Your goal:
Please turn every line in the rows below into a numbered list, leaving out any blank lines.
— Start Records supplied —
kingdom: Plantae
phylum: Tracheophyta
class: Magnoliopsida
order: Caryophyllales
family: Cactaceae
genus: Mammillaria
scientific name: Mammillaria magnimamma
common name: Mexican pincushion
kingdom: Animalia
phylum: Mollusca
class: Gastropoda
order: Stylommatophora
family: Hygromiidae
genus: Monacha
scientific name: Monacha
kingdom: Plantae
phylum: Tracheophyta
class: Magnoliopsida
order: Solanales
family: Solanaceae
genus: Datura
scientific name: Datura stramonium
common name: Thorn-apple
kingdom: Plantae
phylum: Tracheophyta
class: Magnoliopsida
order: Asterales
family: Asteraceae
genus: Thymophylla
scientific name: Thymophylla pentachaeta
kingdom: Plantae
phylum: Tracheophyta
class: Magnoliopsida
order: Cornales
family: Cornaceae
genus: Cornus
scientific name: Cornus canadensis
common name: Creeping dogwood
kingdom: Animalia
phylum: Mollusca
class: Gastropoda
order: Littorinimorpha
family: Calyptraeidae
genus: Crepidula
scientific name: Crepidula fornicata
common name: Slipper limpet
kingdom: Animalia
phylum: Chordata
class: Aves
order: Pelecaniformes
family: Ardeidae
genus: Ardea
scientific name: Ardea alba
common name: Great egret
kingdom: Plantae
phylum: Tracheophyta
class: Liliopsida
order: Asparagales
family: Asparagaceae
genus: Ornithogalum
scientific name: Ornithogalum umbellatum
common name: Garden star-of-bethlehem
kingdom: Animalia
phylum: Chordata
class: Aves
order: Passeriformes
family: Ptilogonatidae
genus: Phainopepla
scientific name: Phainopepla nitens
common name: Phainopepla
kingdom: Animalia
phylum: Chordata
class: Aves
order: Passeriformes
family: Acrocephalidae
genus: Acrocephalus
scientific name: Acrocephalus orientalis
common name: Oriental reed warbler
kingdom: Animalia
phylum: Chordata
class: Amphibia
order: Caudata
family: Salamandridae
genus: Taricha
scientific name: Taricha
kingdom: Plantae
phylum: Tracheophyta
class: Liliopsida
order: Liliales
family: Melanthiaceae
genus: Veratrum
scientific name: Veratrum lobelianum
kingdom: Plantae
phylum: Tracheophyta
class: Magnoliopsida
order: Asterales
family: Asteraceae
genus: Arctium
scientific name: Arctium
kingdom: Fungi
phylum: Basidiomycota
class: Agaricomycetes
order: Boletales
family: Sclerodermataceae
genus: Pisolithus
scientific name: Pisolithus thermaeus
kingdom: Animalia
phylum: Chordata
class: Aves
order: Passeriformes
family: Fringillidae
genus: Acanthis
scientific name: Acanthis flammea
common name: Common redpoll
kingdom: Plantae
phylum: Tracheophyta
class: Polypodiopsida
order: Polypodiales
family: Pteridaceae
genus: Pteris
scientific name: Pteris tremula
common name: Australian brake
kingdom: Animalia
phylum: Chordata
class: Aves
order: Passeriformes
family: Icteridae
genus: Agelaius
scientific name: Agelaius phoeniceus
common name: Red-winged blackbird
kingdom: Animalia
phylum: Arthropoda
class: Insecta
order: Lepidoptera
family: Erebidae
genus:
— End Records supplied —
Task result:
1. kingdom: Plantae
2. phylum: Tracheophyta
3. class: Magnoliopsida
4. order: Caryophyllales
5. family: Cactaceae
6. genus: Mammillaria
7. scientific name: Mammillaria magnimamma
8. common name: Mexican pincushion
9. kingdom: Animalia
10. phylum: Mollusca
11. class: Gastropoda
12. order: Stylommatophora
13. family: Hygromiidae
14. genus: Monacha
15. scientific name: Monacha
16. kingdom: Plantae
17. phylum: Tracheophyta
18. class: Magnoliopsida
19. order: Solanales
20. family: Solanaceae
21. genus: Datura
22. scientific name: Datura stramonium
23. common name: Thorn-apple
24. kingdom: Plantae
25. phylum: Tracheophyta
26. class: Magnoliopsida
27. order: Asterales
28. family: Asteraceae
29. genus: Thymophylla
30. scientific name: Thymophylla pentachaeta
31. kingdom: Plantae
32. phylum: Tracheophyta
33. class: Magnoliopsida
34. order: Cornales
35. family: Cornaceae
36. genus: Cornus
37. scientific name: Cornus canadensis
38. common name: Creeping dogwood
39. kingdom: Animalia
40. phylum: Mollusca
41. class: Gastropoda
42. order: Littorinimorpha
43. family: Calyptraeidae
44. genus: Crepidula
45. scientific name: Crepidula fornicata
46. common name: Slipper limpet
47. kingdom: Animalia
48. phylum: Chordata
49. class: Aves
50. order: Pelecaniformes
51. family: Ardeidae
52. genus: Ardea
53. scientific name: Ardea alba
54. common name: Great egret
55. kingdom: Plantae
56. phylum: Tracheophyta
57. class: Liliopsida
58. order: Asparagales
59. family: Asparagaceae
60. genus: Ornithogalum
61. scientific name: Ornithogalum umbellatum
62. common name: Garden star-of-bethlehem
63. kingdom: Animalia
64. phylum: Chordata
65. class: Aves
66. order: Passeriformes
67. family: Ptilogonatidae
68. genus: Phainopepla
69. scientific name: Phainopepla nitens
70. common name: Phainopepla
71. kingdom: Animalia
72. phylum: Chordata
73. class: Aves
74. order: Passeriformes
75. family: Acrocephalidae
76. genus: Acrocephalus
77. scientific name: Acrocephalus orientalis
78. common name: Oriental reed warbler
79. kingdom: Animalia
80. phylum: Chordata
81. class: Amphibia
82. order: Caudata
83. family: Salamandridae
84. genus: Taricha
85. scientific name: Taricha
86. kingdom: Plantae
87. phylum: Tracheophyta
88. class: Liliopsida
89. order: Liliales
90. family: Melanthiaceae
91. genus: Veratrum
92. scientific name: Veratrum lobelianum
93. kingdom: Plantae
94. phylum: Tracheophyta
95. class: Magnoliopsida
96. order: Asterales
97. family: Asteraceae
98. genus: Arctium
99. scientific name: Arctium
100. kingdom: Fungi
101. phylum: Basidiomycota
102. class: Agaricomycetes
103. order: Boletales
104. family: Sclerodermataceae
105. genus: Pisolithus
106. scientific name: Pisolithus thermaeus
107. kingdom: Animalia
108. phylum: Chordata
109. class: Aves
110. order: Passeriformes
111. family: Fringillidae
112. genus: Acanthis
113. scientific name: Acanthis flammea
114. common name: Common redpoll
115. kingdom: Plantae
116. phylum: Tracheophyta
117. class: Polypodiopsida
118. order: Polypodiales
119. family: Pteridaceae
120. genus: Pteris
121. scientific name: Pteris tremula
122. common name: Australian brake
123. kingdom: Animalia
124. phylum: Chordata
125. class: Aves
126. order: Passeriformes
127. family: Icteridae
128. genus: Agelaius
129. scientific name: Agelaius phoeniceus
130. common name: Red-winged blackbird
131. kingdom: Animalia
132. phylum: Arthropoda
133. class: Insecta
134. order: Lepidoptera
135. family: Erebidae
136. genus:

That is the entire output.